(Beginning of MATERIAL FOR THE TASK)
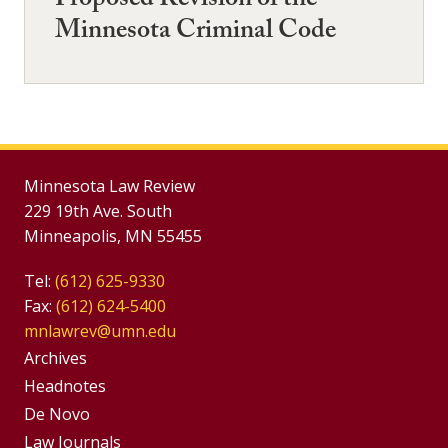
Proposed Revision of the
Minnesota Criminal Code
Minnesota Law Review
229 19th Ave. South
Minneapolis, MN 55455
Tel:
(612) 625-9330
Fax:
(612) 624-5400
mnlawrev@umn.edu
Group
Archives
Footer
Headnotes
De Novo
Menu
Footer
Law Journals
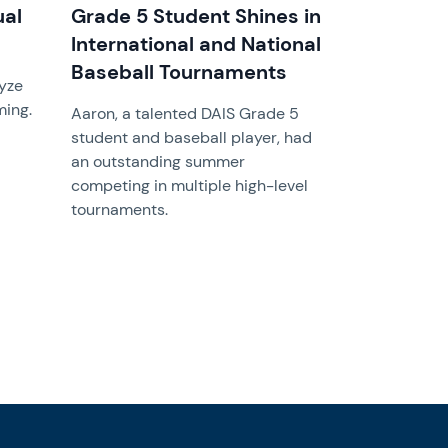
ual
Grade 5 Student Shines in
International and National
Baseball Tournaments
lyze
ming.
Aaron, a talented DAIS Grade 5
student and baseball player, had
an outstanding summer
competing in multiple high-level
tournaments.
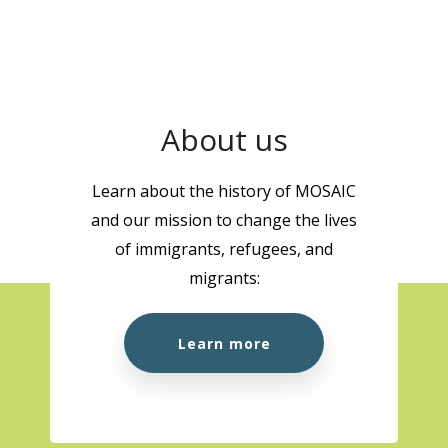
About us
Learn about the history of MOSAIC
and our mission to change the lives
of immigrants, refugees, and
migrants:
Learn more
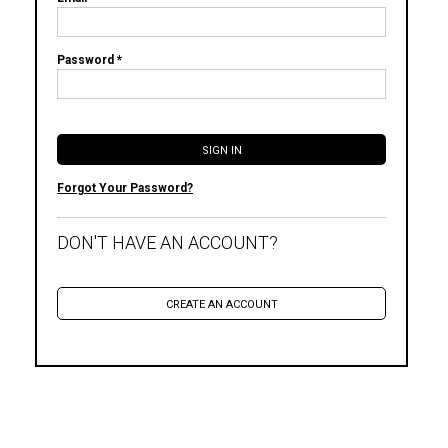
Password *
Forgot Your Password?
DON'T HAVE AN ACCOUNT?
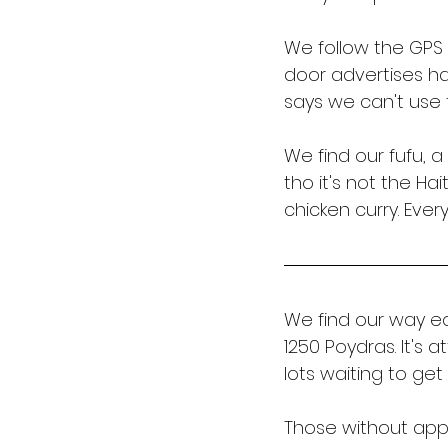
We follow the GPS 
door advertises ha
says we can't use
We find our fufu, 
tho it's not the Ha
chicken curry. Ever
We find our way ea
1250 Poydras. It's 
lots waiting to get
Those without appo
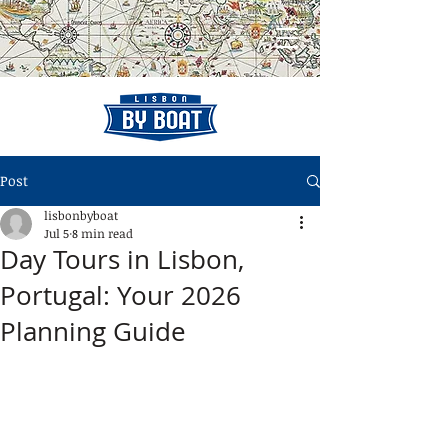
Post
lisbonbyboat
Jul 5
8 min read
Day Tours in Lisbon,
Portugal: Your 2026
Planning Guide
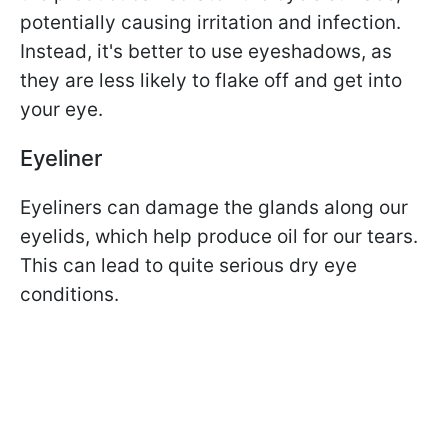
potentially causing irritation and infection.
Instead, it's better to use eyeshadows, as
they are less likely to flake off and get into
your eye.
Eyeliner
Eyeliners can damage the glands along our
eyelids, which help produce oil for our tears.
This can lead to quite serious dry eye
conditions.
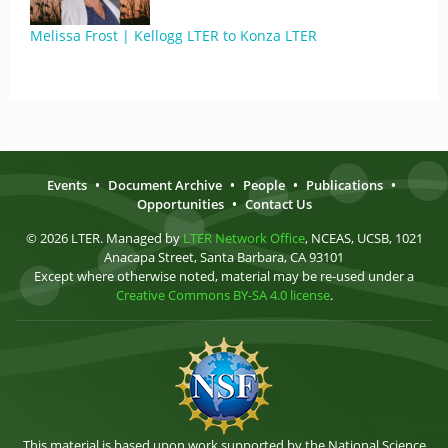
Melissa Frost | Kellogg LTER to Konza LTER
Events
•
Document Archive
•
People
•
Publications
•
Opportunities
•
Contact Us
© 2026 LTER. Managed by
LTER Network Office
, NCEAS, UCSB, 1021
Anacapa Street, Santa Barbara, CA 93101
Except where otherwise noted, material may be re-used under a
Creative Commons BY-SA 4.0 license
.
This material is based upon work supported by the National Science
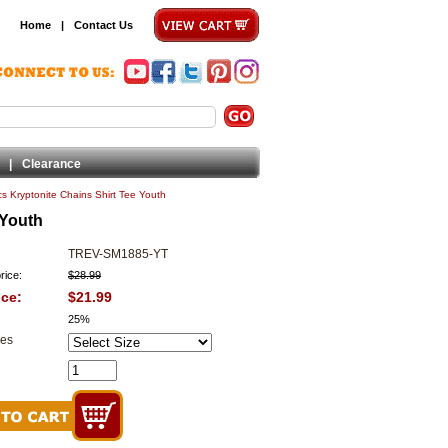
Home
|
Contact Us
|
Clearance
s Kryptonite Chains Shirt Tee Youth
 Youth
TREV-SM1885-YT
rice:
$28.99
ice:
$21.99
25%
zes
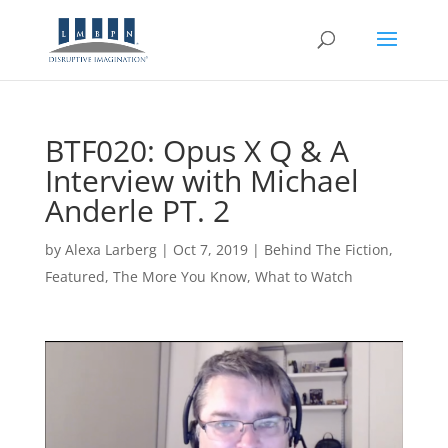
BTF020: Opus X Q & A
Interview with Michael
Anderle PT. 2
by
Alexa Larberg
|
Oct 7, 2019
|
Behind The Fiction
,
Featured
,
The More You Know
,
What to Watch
(End of MATERIAL FOR THE TASK)
Copy every entry exactly, leaving out the pictures.

Proposed Revision of the
Minnesota Criminal Code
Minnesota Law Review
229 19th Ave. South
Minneapolis, MN 55455
Tel:
(612) 625-9330
Fax:
(612) 624-5400
mnlawrev@umn.edu
Group
Archives
Footer
Headnotes
De Novo
Menu
Footer
Law Journals
ual
Grade 5 Student Shines in
International and National
Baseball Tournaments
lyze
ming.
Aaron, a talented DAIS Grade 5
student and baseball player, had
an outstanding summer
competing in multiple high-level
tournaments.
About us
Learn about the history of MOSAIC
and our mission to change the lives
of immigrants, refugees, and
migrants:
Learn more
Password *
Forgot Your Password?
DON'T HAVE AN ACCOUNT?
We follow the GPS 
door advertises ha
says we can't use
We find our fufu, 
tho it's not the Ha
chicken curry. Ever
We find our way ea
1250 Poydras. It's 
lots waiting to get
Those without appo
Post
lisbonbyboat
Jul 5
8 min read
Day Tours in Lisbon,
Portugal: Your 2026
Planning Guide
potentially causing irritation and infection.
Instead, it's better to use eyeshadows, as
they are less likely to flake off and get into
your eye.
Eyeliner
Eyeliners can damage the glands along our
eyelids, which help produce oil for our tears.
This can lead to quite serious dry eye
conditions.
Melissa Frost | Kellogg LTER to Konza LTER
Events
•
Document Archive
•
People
•
Publications
•
Opportunities
•
Contact Us
© 2026 LTER. Managed by
LTER Network Office
, NCEAS, UCSB, 1021
Anacapa Street, Santa Barbara, CA 93101
Except where otherwise noted, material may be re-used under a
Creative Commons BY-SA 4.0 license
.
This material is based upon work supported by the National Science
Home
|
Contact Us
|
Clearance
s Kryptonite Chains Shirt Tee Youth
 Youth
TREV-SM1885-YT
rice:
$28.99
ice:
$21.99
25%
zes
BTF020: Opus X Q & A
Interview with Michael
Anderle PT. 2
by
Alexa Larberg
|
Oct 7, 2019
|
Behind The Fiction
,
Featured
,
The More You Know
,
What to Watch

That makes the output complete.